The problem with government healthcare in US

Houston Chronicle:
The Veterans Administration has told western New York members of Congress that more than 700 patients at the Buffalo VA Medical Center may have been exposed to HIV, hepatitis B or hepatitis C because of accidental reuse of insulin pens, according to a published report.

Authorities told The Buffalo News, which first published the report on its website Friday, there is a "very small risk" for the diabetic patients who may have been exposed to the reused insulin pens between Oct. 19, 2010 and November 2012.

The VA memo obtained by the News said the problem was discovered by a routine pharmacy inspection last Nov. 1.

The hospital "recently discovered that is some cases, insulin pens were not labeled for individual patients,"Evangeline Conley, a spokeswoman for the hospital, told the newspaper. "Although the pen needles were always changed, an insulin pen may have been used on more than one patient."

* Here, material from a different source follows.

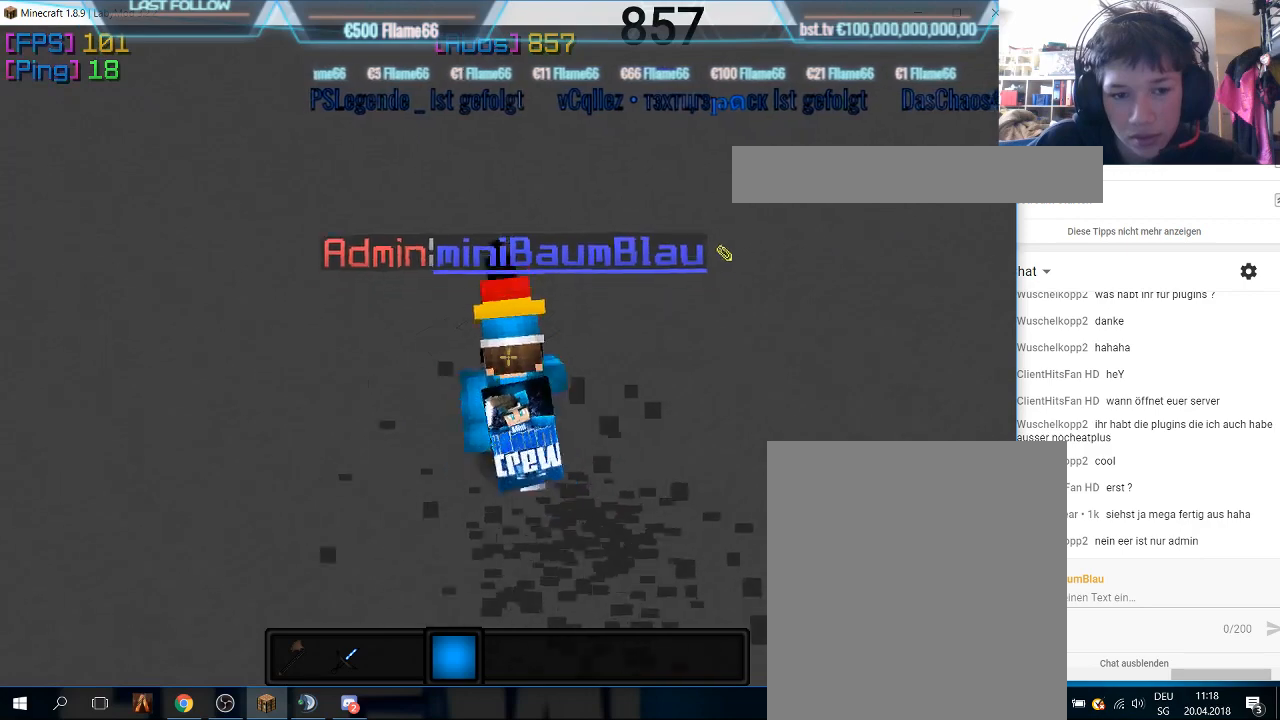
{"keys": ["d", "w"], "mouse": [], "events": []}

Conley said that once this was discovered the hospital "immediately changed its procedures to prevent insulin pens from being reused.

Insulin pens used by diabetics to inject insulin can be disposable or reusable with replaceable needles and cartridges. But according to the Institute for Safe Medication Practices, even reusable pens should not be used on more than one patient.
... 
The VA is offering free blood test for patients.  I suggest good practice would be to require the test so they can determine if further segregation of patients and medication is needed.  Is the VA attempting to determine if this practice was followed at other facilities they operate?  The article does not say.